Rajat, surprised at the number of brands contacting him to model for them, once asked a photographer who was shooting him the reason for it. “He told me I have a genuine, innocent face. Brands online want such faces,” Rajat says. According to him, brands, especially those who want to sell merchandise online, are beginning to realise that to cater to people they need to use models who do not just look good, but who also look like them. He auditioned (and got selected) to participate in the Lakme Fashion Week believing that the attention will get him even more work.
Rajat is in a rare category. For most plus-sized models, meaningful work can be hard to come by. And money is not as good as that of mainstream models. Rajat is optimistic that in the next few years a majority of brands will move online, resulting in more work. Neha Parulkar, a plus-sized model in Mumbai, who works in a bank, models many brands on her Instagram. She does not receive a fee for this, but it is understood that she can keep the clothes.

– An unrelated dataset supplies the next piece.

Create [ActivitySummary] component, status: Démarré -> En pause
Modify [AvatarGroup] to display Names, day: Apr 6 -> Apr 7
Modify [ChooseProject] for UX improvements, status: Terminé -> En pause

Her high point came earlier this year when she was asked by fashion magazine Grazia to pose in a swimsuit for an issue which featured models of a variety of sizes. “I was so nervous,” she says. “It was a one-piece suit, but I had never worn anything like this. And the editor and photographer had to talk me out of my fear.” When the issue appeared, Parulkar says she felt empowered by it. “It was just so beautiful. I was all there, fat, cellulite and all.”
Like all traditional models in India, their plus-sized counterparts eventually also want to make their way into films and TV. Rajat is soon going to theatre workshops, hoping it will help him become a TV actor. And Khan plans to try getting work in the film industries of the South.

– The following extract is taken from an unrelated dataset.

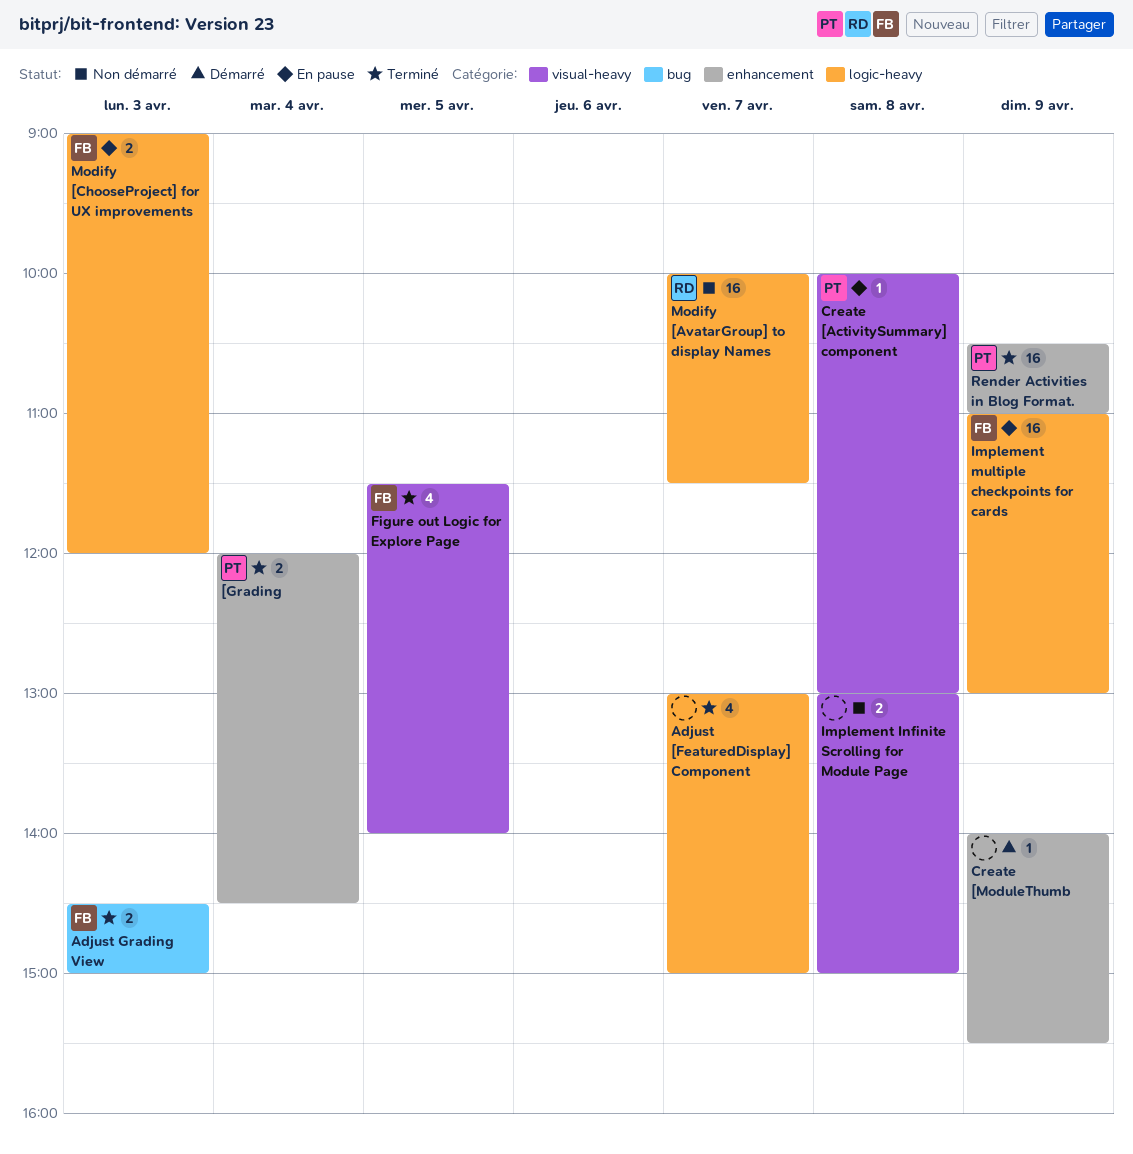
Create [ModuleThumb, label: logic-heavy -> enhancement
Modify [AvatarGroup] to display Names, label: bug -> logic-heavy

But such a transition will be tough. Showbiz is where things become most regressive for large people, according to the models. “You are either playing a comedian like Bharti Singh (a popular reality TV personality) or you are some sidekick or a miserable person,” Parulkar says. Khan, 22, has been offered several TV roles where her character is a middle-aged woman, either an elder sister or a mother. “It is disgusting,” she says. “Either I am a hungry girl or somebody always crying about her physique.” Anjali Anand, the model who models for the brand aLL and has been able to make a successful transition on TV, where she plays the lead in Dhai Kilo Prem , about an overweight couple, on Star Plus. She once told Mint how she often gets offers seeking ‘fatty girl for ad film’ and was once picked for an ad she hadn’t even auditioned for. “It turned out to be an ad where Sania Mirza would give me a pill to lose weight. And they were stunned that I refused…” she said.

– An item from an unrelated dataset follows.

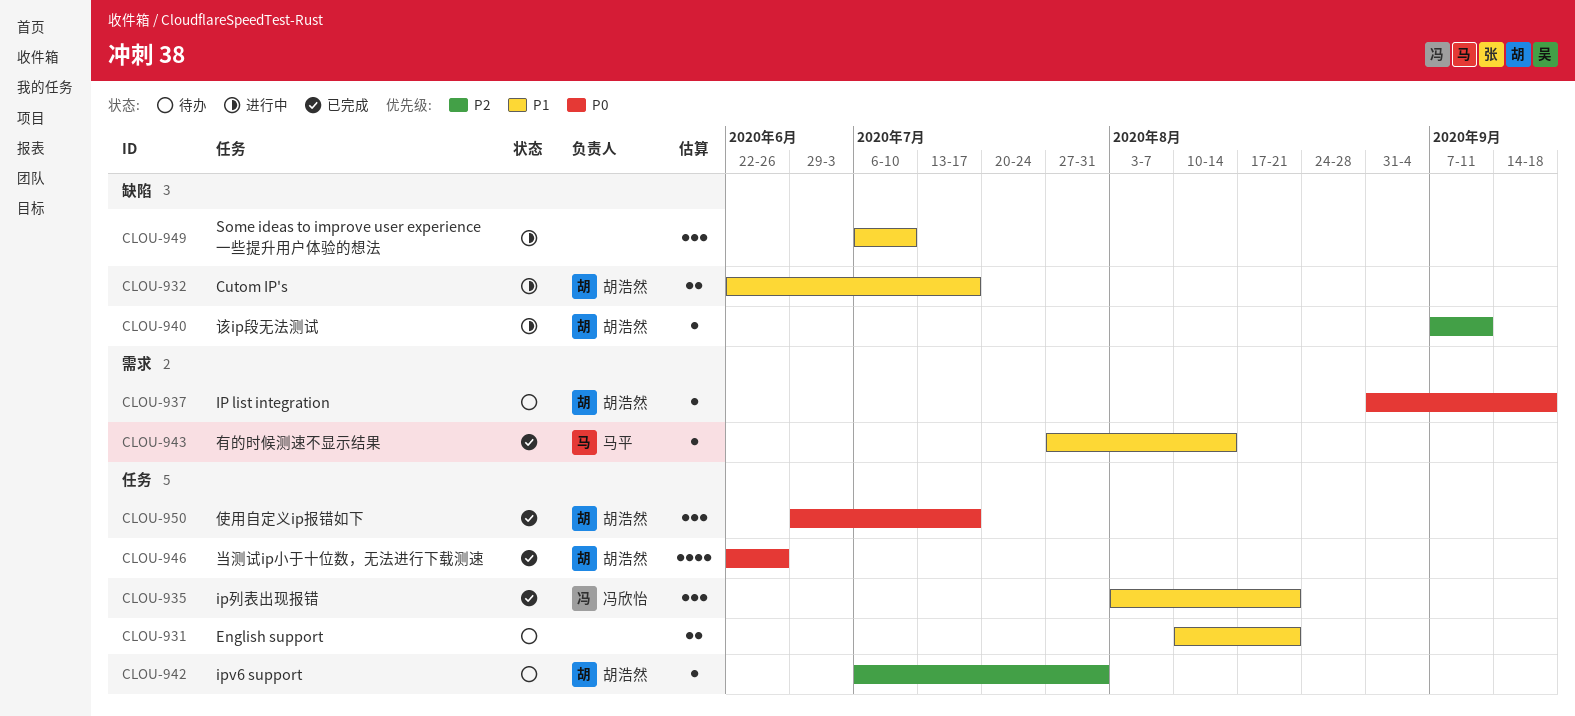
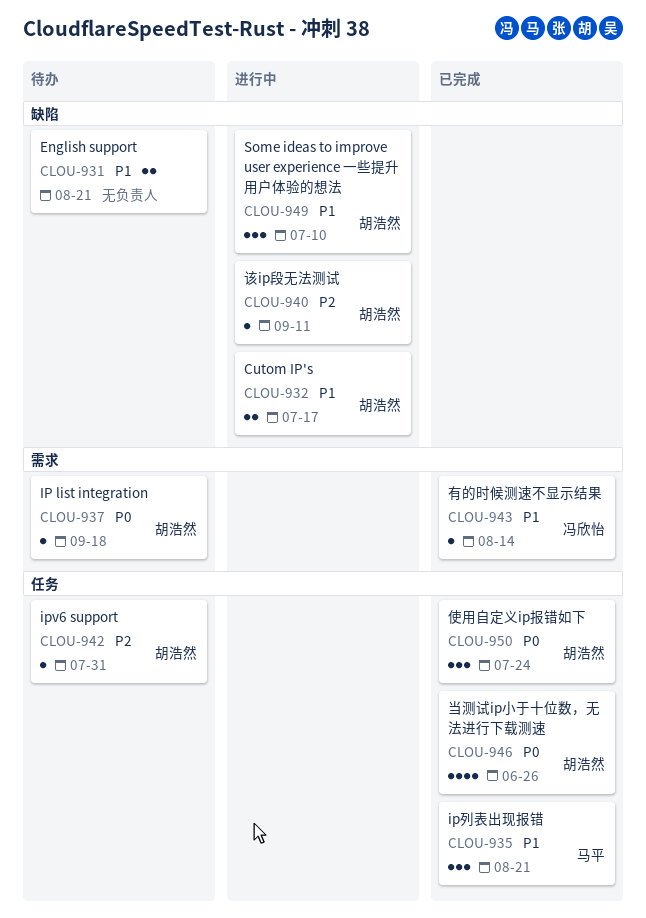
CLOU-931, label: 任务 -> 缺陷
CLOU-935, owner: 冯欣怡 -> 马平
CLOU-943, owner: 马平 -> 冯欣怡
CLOU-949, owner: none -> 胡浩然
CLOU-950, due: Jul 17 -> Jul 24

The increasing work for plus-size categories on offer also means people unused to the tedium of fashion shoots have to be able to cope with it. Rajat, who is now a father of two children and runs a business dealing in rubber materials, spends several days, from nine in the morning to five or six in the evening, sometimes even longer, going through changes of clothes for photo shoots. “My record so far is 125 changes in one day,” he says. Usually it is around 110 changes. For online portals, every change must result in eight good photographs from different angles, which customers can then browse through. “That means 125 clothes multiplied by 8 (shots from different angles) plus extra shots to be safe,” he says.
So how then does a father of two, who runs a business in rubber materials, deal with this level of tedium? “That’s simple,” he says. “I just love it.”